**Aim**
Please pull out every line of the data below that contains the word "label", and copy each one in full.
####################
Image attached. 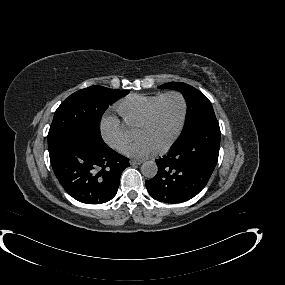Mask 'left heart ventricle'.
I'll list each match as a JSON object with an SVG mask.
<instances>
[{"label":"left heart ventricle","instance_id":"obj_1","mask_svg":"<svg viewBox=\"0 0 285 285\" xmlns=\"http://www.w3.org/2000/svg\"><path fill=\"white\" fill-rule=\"evenodd\" d=\"M182 103L177 97L166 98L159 106L155 119L146 127L137 129L136 136L145 138L155 147L165 144L178 128Z\"/></svg>","mask_w":285,"mask_h":285}]
</instances>
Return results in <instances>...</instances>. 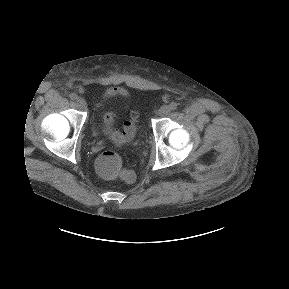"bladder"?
I'll list each match as a JSON object with an SVG mask.
<instances>
[{
	"instance_id": "obj_1",
	"label": "bladder",
	"mask_w": 289,
	"mask_h": 289,
	"mask_svg": "<svg viewBox=\"0 0 289 289\" xmlns=\"http://www.w3.org/2000/svg\"><path fill=\"white\" fill-rule=\"evenodd\" d=\"M111 97H113V92H106L98 104L97 114L93 123V129L96 133H100L105 126H111L115 121V112L105 106L106 101Z\"/></svg>"
}]
</instances>
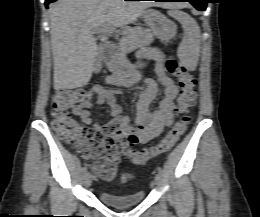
####################
**Solution for this task**
[{"label":"left heart ventricle","instance_id":"obj_1","mask_svg":"<svg viewBox=\"0 0 285 285\" xmlns=\"http://www.w3.org/2000/svg\"><path fill=\"white\" fill-rule=\"evenodd\" d=\"M182 103L177 97L166 98L159 106L155 119L146 127L137 129L136 136L145 138L155 147L165 144L178 128Z\"/></svg>","mask_w":285,"mask_h":285}]
	"label": "bladder",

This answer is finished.